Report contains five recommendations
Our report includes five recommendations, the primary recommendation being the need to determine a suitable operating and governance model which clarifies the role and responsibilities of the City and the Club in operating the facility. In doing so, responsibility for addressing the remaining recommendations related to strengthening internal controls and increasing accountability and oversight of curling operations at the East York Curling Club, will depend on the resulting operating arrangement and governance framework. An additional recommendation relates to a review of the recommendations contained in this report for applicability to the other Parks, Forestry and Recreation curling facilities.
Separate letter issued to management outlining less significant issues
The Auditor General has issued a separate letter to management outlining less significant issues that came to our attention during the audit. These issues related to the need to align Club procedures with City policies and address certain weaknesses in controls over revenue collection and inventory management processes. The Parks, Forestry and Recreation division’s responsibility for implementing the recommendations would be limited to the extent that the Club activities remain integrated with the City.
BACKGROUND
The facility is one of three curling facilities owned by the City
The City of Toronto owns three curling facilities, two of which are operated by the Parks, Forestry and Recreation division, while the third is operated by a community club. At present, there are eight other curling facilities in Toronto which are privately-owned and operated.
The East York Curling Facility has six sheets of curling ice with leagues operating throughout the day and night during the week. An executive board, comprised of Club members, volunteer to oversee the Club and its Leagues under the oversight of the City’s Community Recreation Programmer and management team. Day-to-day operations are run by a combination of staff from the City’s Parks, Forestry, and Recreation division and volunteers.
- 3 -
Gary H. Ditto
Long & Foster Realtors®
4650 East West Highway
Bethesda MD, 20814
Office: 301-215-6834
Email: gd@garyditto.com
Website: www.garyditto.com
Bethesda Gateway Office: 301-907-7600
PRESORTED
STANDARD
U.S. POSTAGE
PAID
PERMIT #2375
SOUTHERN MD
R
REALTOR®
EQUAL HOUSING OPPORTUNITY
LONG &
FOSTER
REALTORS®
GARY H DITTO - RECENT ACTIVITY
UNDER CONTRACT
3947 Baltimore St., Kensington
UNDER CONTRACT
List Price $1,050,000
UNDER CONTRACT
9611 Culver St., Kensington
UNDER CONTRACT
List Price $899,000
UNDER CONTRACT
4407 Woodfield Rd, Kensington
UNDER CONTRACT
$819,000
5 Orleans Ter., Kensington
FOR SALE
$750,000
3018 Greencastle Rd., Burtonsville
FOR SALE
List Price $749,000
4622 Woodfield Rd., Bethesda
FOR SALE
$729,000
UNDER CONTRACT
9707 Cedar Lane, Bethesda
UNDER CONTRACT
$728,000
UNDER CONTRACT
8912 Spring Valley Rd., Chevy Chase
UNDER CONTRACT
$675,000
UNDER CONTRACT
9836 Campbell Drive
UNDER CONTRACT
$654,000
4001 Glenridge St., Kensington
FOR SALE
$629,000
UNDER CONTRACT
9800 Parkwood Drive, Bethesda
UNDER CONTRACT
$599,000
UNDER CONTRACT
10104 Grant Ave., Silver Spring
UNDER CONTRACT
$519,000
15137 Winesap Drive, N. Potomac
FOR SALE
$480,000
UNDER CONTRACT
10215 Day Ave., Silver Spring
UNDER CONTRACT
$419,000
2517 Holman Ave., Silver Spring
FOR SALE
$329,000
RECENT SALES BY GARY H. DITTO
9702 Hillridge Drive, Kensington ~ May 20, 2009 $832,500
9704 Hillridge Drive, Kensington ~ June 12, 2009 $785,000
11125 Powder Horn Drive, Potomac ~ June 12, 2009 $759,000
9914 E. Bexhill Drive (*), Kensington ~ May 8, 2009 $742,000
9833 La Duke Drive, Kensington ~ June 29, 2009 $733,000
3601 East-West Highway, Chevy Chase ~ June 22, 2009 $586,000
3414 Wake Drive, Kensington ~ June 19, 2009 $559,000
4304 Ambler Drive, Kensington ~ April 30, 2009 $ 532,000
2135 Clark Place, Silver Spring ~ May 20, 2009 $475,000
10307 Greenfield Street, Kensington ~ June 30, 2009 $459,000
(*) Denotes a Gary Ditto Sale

##############################

## Work order
Go through the entries above and pull out each line with "Hillridge" in it.

## Answer
9702 Hillridge Drive, Kensington ~ May 20, 2009 $832,500
9704 Hillridge Drive, Kensington ~ June 12, 2009 $785,000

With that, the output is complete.